[YOUR GOAL] Say how many lines in the listing below contain the word "Nous". Reply with the number alone.

Extracted page text data
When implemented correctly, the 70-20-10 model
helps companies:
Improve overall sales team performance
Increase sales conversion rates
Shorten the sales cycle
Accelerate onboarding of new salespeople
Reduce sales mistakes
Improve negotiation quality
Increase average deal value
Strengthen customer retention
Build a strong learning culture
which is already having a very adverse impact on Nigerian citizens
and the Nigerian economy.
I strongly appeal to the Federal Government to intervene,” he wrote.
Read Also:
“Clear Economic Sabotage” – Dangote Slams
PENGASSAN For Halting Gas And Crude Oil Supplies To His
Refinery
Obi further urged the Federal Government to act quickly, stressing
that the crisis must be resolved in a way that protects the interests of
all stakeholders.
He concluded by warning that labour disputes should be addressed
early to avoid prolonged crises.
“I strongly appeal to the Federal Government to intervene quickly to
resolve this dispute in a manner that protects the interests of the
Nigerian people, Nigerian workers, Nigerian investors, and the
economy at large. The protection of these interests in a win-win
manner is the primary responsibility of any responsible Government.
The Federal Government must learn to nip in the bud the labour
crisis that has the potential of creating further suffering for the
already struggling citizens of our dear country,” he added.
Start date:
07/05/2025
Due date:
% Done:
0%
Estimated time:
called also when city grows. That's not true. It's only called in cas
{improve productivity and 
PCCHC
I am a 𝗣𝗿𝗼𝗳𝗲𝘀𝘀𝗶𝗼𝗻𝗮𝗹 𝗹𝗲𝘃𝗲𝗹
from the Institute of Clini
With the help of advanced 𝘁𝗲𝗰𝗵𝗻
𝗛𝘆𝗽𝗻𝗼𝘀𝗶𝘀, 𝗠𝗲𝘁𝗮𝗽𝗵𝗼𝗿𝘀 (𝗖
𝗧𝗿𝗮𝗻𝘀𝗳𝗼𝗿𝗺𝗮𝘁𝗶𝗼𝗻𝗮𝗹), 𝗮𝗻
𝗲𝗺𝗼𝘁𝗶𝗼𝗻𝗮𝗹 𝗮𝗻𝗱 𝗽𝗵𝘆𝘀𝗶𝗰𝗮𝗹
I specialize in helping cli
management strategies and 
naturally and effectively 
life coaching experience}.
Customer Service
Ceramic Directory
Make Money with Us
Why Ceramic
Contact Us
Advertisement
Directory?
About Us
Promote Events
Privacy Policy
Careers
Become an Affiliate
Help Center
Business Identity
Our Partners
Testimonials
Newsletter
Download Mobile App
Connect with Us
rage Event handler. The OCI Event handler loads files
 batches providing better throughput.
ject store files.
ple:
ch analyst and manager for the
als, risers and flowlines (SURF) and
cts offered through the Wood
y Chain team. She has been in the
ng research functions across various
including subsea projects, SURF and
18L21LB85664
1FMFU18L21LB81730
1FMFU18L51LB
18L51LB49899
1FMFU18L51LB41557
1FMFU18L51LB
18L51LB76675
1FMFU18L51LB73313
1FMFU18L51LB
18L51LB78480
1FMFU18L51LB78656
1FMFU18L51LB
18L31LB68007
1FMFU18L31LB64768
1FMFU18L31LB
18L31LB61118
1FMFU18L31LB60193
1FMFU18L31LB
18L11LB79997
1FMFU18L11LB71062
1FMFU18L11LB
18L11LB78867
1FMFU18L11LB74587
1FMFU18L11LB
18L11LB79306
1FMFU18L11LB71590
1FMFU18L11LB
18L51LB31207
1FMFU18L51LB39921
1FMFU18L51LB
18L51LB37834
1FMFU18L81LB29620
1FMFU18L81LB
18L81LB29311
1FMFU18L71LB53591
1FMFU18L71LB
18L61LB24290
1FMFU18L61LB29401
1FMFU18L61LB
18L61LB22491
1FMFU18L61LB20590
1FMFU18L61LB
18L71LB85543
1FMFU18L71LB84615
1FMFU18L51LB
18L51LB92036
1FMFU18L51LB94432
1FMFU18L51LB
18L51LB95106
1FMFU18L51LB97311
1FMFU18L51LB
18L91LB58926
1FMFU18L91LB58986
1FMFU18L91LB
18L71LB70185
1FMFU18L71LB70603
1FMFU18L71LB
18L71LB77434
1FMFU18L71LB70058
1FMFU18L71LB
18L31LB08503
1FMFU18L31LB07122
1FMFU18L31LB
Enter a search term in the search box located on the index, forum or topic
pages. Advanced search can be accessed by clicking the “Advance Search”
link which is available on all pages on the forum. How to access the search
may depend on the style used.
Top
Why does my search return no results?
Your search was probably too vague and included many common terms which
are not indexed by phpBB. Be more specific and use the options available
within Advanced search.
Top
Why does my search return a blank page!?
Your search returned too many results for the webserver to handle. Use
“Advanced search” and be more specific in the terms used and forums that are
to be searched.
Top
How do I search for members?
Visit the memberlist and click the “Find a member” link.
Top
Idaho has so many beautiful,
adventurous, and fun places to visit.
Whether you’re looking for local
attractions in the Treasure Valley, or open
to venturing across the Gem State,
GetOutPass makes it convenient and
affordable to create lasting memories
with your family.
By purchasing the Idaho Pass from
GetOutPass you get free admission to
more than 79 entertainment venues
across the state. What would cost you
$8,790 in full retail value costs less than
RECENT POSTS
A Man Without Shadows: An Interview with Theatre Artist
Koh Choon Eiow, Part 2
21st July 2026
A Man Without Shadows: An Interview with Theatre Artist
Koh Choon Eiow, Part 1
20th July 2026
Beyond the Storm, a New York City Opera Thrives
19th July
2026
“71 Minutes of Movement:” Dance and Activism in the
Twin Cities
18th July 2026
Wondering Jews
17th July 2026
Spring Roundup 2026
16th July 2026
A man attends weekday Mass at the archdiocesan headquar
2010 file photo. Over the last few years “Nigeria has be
* * *
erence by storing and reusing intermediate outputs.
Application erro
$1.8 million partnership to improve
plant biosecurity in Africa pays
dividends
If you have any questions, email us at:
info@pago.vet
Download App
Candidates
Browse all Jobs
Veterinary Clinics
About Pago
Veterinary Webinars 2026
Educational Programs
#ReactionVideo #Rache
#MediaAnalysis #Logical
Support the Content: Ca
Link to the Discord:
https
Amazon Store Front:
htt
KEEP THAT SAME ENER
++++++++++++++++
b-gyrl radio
* * *
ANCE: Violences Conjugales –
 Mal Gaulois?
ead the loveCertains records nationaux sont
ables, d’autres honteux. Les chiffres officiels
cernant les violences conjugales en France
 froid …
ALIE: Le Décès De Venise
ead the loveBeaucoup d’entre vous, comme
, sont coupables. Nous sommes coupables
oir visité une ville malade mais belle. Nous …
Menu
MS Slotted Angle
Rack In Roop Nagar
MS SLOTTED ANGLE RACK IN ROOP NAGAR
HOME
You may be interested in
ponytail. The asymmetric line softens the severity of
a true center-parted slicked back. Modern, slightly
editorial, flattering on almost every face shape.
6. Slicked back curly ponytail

[RESULT OF THIS TASK] 2